Eine aktuelle Studie der Universität Mannheim, gefördert durch die Hans-Böckler-Stiftung, warnt vor erheblichen wirtschaftlichen Einbußen, sollten deutsche Stahlproduktionen ins Ausland verlagert werden. Bei einem globalen Engpass, verursacht durch exportbeschränkende Maßnahmen großer Stahllieferanten wie China, könnte Deutschland ohne eigene Stahlproduktion jährlich bis zu 50 Milliarden Euro an Wertschöpfung verlieren. Betroffen wären insbesondere nachgelagerte Sektoren wie Bauwirtschaft, Maschinenbau und Automobilindustrie, die mit höheren Stahlpreisen konfrontiert würden.
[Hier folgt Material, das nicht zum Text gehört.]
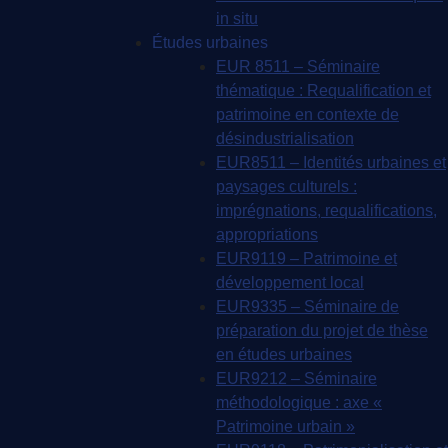
in situ
Études urbaines
EUR 8511 – Séminaire
thématique : Requalification et
patrimoine en contexte de
désindustrialisation
EUR8511 – Identités urbaines et
paysages culturels :
imprégnations, requalifications,
appropriations
EUR9119 – Patrimoine et
développement local
EUR9335 – Séminaire de
préparation du projet de thèse
en études urbaines
EUR9212 – Séminaire
méthodologique : axe «
Patrimoine urbain »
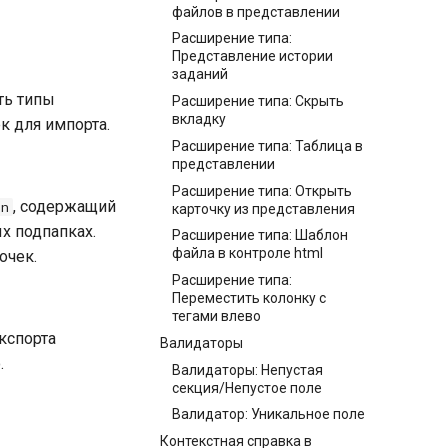
файлов в представлении
Расширение типа:
Представление истории
заданий
ть типы
Расширение типа: Скрыть
вкладку
к для импорта.
Расширение типа: Таблица в
представлении
Расширение типа: Открыть
, содержащий
on
карточку из представления
х подпапках.
Расширение типа: Шаблон
файла в контроле html
очек.
Расширение типа:
Переместить колонку с
тегами влево
кспорта
Валидаторы
.
Валидаторы: Непустая
секция/Непустое поле
Валидатор: Уникальное поле
Контекстная справка в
Diese Preissteigerungen könnten zu Produktionsrückgängen und verringerten Wertschöpfungen führen und somit auch die Einkommen privater Haushalte sowie die Binnennachfrage nachhaltig beeinträchtigen.
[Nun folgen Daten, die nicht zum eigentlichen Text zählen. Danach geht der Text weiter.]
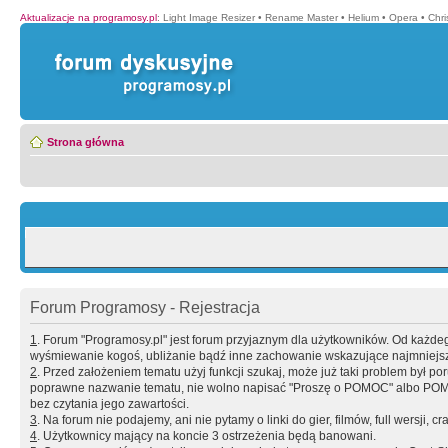
Aktualizacje na programosy.pl
:
Light Image Resizer
•
Rename Master
•
Helium
•
Opera
•
Chr
Strona główna
Forum Programosy - Rejestracja
1
. Forum "Programosy.pl" jest forum przyjaznym dla użytkowników. Od każd
wyśmiewanie kogoś, ubliżanie bądź inne zachowanie wskazujące najmniejszy 
2
. Przed założeniem tematu użyj funkcji szukaj, może już taki problem był 
poprawne nazwanie tematu, nie wolno napisać "Proszę o POMOC" albo POMOC
bez czytania jego zawartości.
3
. Na forum nie podajemy, ani nie pytamy o linki do gier, filmów, full wersji, cr
4
. Użytkownicy mający na koncie 3 ostrzeżenia będą banowani.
Tom Krebs und Patrick Kaczmarczyk, die Autoren der Studie, warnen zudem vor den politischen und wirtschaftlichen Folgen eines schleichenden Rückgangs der heimischen Stahlindustrie. Sie verweisen auf Beispiele aus den USA und Großbritannien, wo der industrielle Niedergang oft mit einem Erstarken rechtspopulistischer Bewegungen einherging. Eine aufgegebene Stahlindustrie könnte somit nicht nur wirtschaftliche, sondern auch demokratische Stabilität gefährden.
Die Studie betont die Notwendigkeit einer jährlichen Stahlproduktion von mindestens 40 Millionen Tonnen in Deutschland, um die wirtschaftliche Unabhängigkeit zu sichern. Davon sollten rund 20 Millionen Tonnen durch CO2-arme Verfahren und weitere 20 Millionen Tonnen durch Elektroschmelzverfahren aus Stahlschrott erzeugt werden.
Die Forscher fordern daher verstärkte Investitionen in umweltfreundliche Produktionsanlagen. Am kommenden Donnerstag stehen im Bundeskanzleramt Gespräche zur Förderung der deutschen Stahlindustrie auf der Tagesordnung, um deren Wettbewerbsfähigkeit nachhaltig zu stärken.